- Opening 1981 title card
- Starring: Robbie Coltrane Tracey Ullman Richard Stilgoe Miriam Margolyes Rik Mayall Ron Bain Roger Sloman
- Country of origin: United Kingdom
- No. of series: 2
- No. of episodes: 10

Production
- Running time: 30 minutes
- Production company: BBC Scotland

Original release
- Network: BBC2
- Release: 21 September 1981 – 24 January 1984

Related
- Laugh??? I Nearly Paid My Licence Fee

= A Kick Up the Eighties =

Television series

A Kick Up the Eighties is a British comedy sketch show originally broadcast on BBC2 from 1981 to 1984. It starred Robbie Coltrane (series 2), Tracey Ullman, Richard Stilgoe (series 1), Miriam Margolyes, Rik Mayall, Ron Bain and Roger Sloman.

The show was created by Tom Gutteridge (producer/director) and Sean Hardie (executive producer). Colin Gilbert was script editor. Series One, comprising six shows, was broadcast on BBC2 from 21 September 1981 to 26 October 1981. Series Two, comprising four shows, was broadcast on BBC2 between 3 January 1984 and 24 January 1984. A contemporary sketch show with a nod to the then emerging wave of alternative comedy, a strong team combined to perform short sketches and various musical parodies.
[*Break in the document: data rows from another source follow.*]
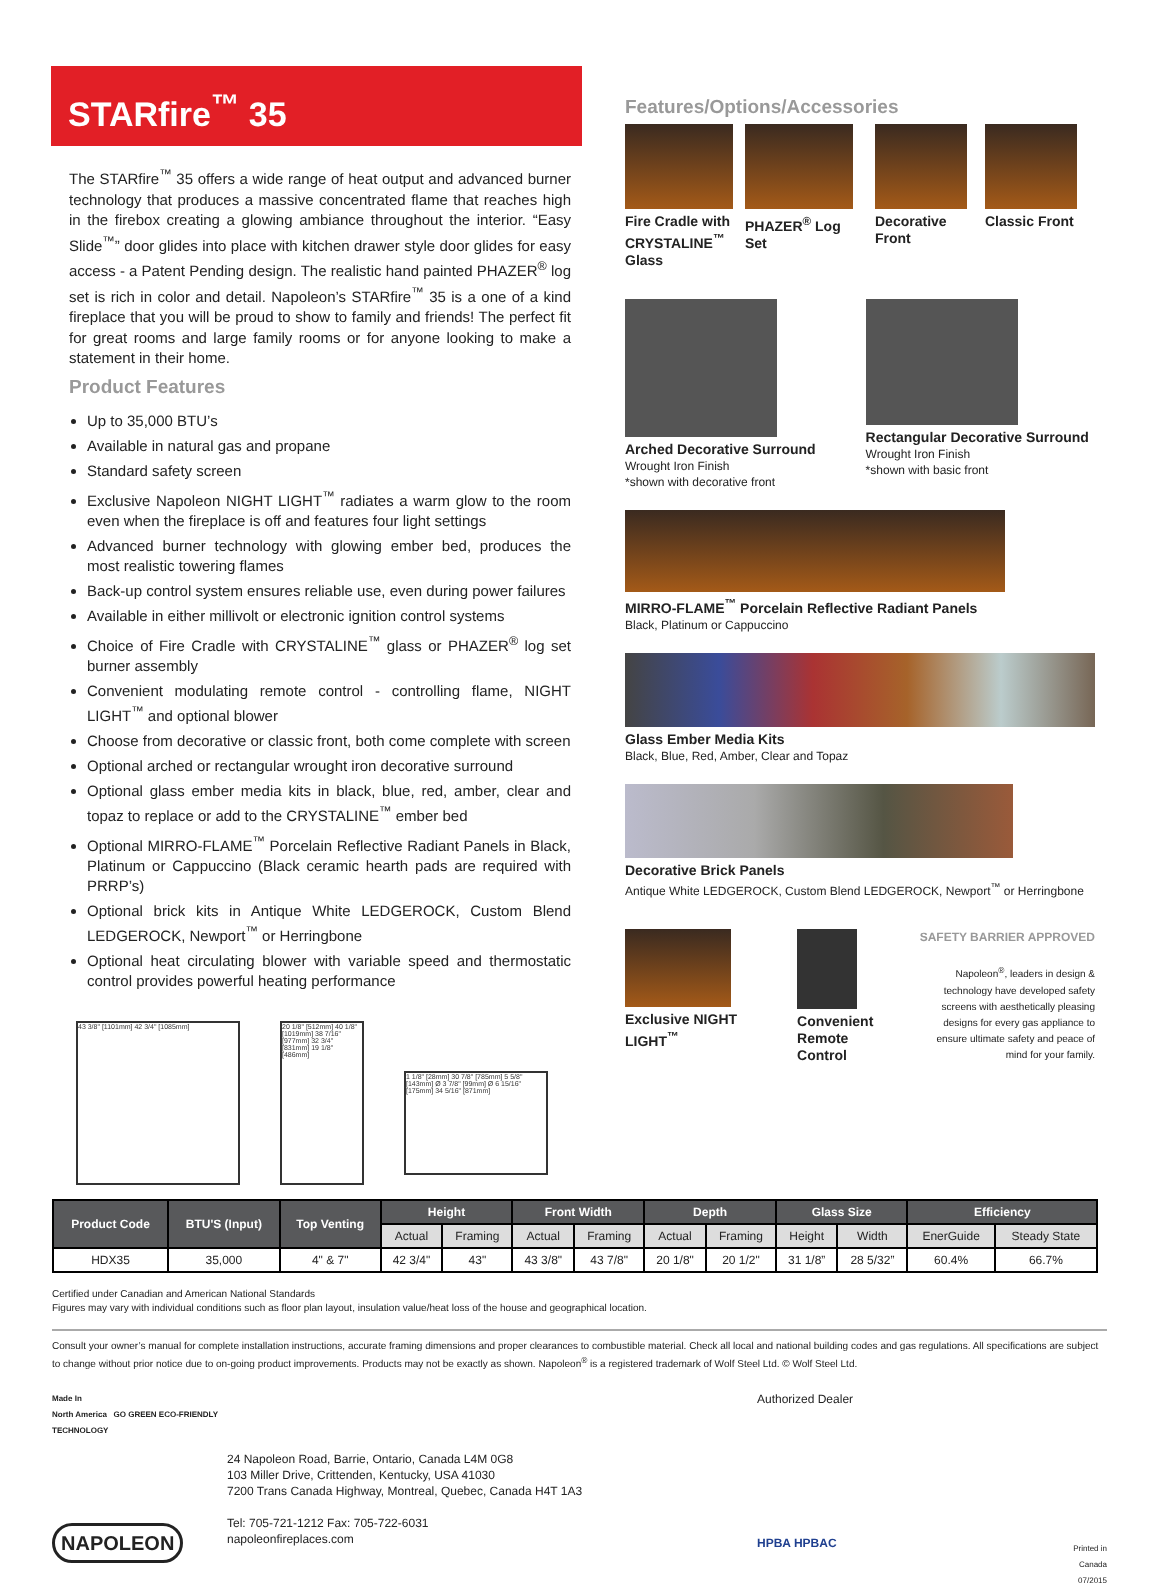STARfire<sup>™</sup> 35
The STARfire<sup>™</sup> 35 offers a wide range of heat output and advanced burner technology that produces a massive concentrated flame that reaches high in the firebox creating a glowing ambiance throughout the interior. “Easy Slide<sup>™</sup>” door glides into place with kitchen drawer style door glides for easy access - a Patent Pending design. The realistic hand painted PHAZER<sup>®</sup> log set is rich in color and detail. Napoleon’s STARfire<sup>™</sup> 35 is a one of a kind fireplace that you will be proud to show to family and friends! The perfect fit for great rooms and large family rooms or for anyone looking to make a statement in their home.
Product Features
Up to 35,000 BTU’s
Available in natural gas and propane
Standard safety screen
Exclusive Napoleon NIGHT LIGHT<sup>™</sup> radiates a warm glow to the room even when the fireplace is off and features four light settings
Advanced burner technology with glowing ember bed, produces the most realistic towering flames
Back-up control system ensures reliable use, even during power failures
Available in either millivolt or electronic ignition control systems
Choice of Fire Cradle with CRYSTALINE<sup>™</sup> glass or PHAZER<sup>®</sup> log set burner assembly
Convenient modulating remote control - controlling flame, NIGHT LIGHT<sup>™</sup> and optional blower
Choose from decorative or classic front, both come complete with screen
Optional arched or rectangular wrought iron decorative surround
Optional glass ember media kits in black, blue, red, amber, clear and topaz to replace or add to the CRYSTALINE<sup>™</sup> ember bed
Optional MIRRO-FLAME<sup>™</sup> Porcelain Reflective Radiant Panels in Black, Platinum or Cappuccino (Black ceramic hearth pads are required with PRRP’s)
Optional brick kits in Antique White LEDGEROCK, Custom Blend LEDGEROCK, Newport<sup>™</sup> or Herringbone
Optional heat circulating blower with variable speed and thermostatic control provides powerful heating performance
43 3/8" [1101mm] 42 3/4" [1085mm] 20 1/8" [512mm] 40 1/8" [1019mm] 38 7/16" [977mm] 32 3/4" [831mm] 19 1/8" [486mm]
1 1/8" [28mm] 30 7/8" [785mm] 5 5/8" [143mm] Ø 3 7/8" [99mm] Ø 6 15/16" [175mm] 34 5/16" [871mm]
Features/Options/Accessories
Fire Cradle with CRYSTALINE<sup>™</sup> Glass
PHAZER<sup>®</sup> Log Set
Decorative Front
Classic Front
Arched Decorative Surround
Wrought Iron Finish
*shown with decorative front
Rectangular Decorative Surround
Wrought Iron Finish
*shown with basic front
MIRRO-FLAME<sup>™</sup> Porcelain Reflective Radiant Panels
Black, Platinum or Cappuccino
Glass Ember Media Kits
Black, Blue, Red, Amber, Clear and Topaz
Decorative Brick Panels
Antique White LEDGEROCK, Custom Blend LEDGEROCK, Newport<sup>™</sup> or Herringbone
Exclusive NIGHT LIGHT<sup>™</sup>
Convenient Remote Control
SAFETY BARRIER APPROVED
Napoleon<sup>®</sup>, leaders in design & technology have developed safety screens with aesthetically pleasing designs for every gas appliance to ensure ultimate safety and peace of mind for your family.
| Product Code | BTU'S (Input) | Top Venting | Height | | Front Width | | Depth | | Glass Size | | Efficiency | |
| --- | --- | --- | --- | --- | --- | --- | --- | --- | --- | --- | --- | --- |
| | | | Actual | Framing | Actual | Framing | Actual | Framing | Height | Width | EnerGuide | Steady State |
| HDX35 | 35,000 | 4" & 7" | 42 3/4" | 43" | 43 3/8" | 43 7/8" | 20 1/8" | 20 1/2" | 31 1/8” | 28 5/32” | 60.4% | 66.7% |
Certified under Canadian and American National Standards
Figures may vary with individual conditions such as floor plan layout, insulation value/heat loss of the house and geographical location.
Consult your owner’s manual for complete installation instructions, accurate framing dimensions and proper clearances to combustible material. Check all local and national building codes and gas regulations. All specifications are subject to change without prior notice due to on-going product improvements. Products may not be exactly as shown. Napoleon<sup>®</sup> is a registered trademark of Wolf Steel Ltd. © Wolf Steel Ltd.
Made In
North America GO GREEN ECO-FRIENDLY TECHNOLOGY
NAPOLEON
24 Napoleon Road, Barrie, Ontario, Canada L4M 0G8
103 Miller Drive, Crittenden, Kentucky, USA 41030
7200 Trans Canada Highway, Montreal, Quebec, Canada H4T 1A3
Tel: 705-721-1212 Fax: 705-722-6031
napoleonfireplaces.com
Authorized Dealer
HPBA HPBAC
Printed in Canada
07/2015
The show was the first break into television for Rik Mayall, who played an over-excited, anorak-wearing investigative reporter Kevin Turvey. To maintain the illusion that his character was real, Mayall's name did not appear in the closing credits whereas Kevin Turvey's did. The show was also an important early step in Tracey Ullman's television comedy career (along with Three of a Kind, first broadcast a few months before). Peter Capaldi, a trained graphic artist, contributed to designing the show's opening sequence prior to launching his own career as an actor. The first series won a Scottish BAFTA for Best Entertainment Programme in 1982.

For the second series, Colin Gilbert was brought in as producer, his debut TV production with the newly formed BBC Scotland Comedy Unit. Richard Stilgoe had left the show and Robbie Coltrane took his place. This second series was more slick and competent than the first, and Coltrane was praised for his vocal range, powerful delivery and natural acting technique.

A compilation episode was broadcast on 31 December 1987, entitled "A Kick Up The Bells". On 31 December 1998 BBC2 screened "A Kick Up The Archive", a further highlights compilation.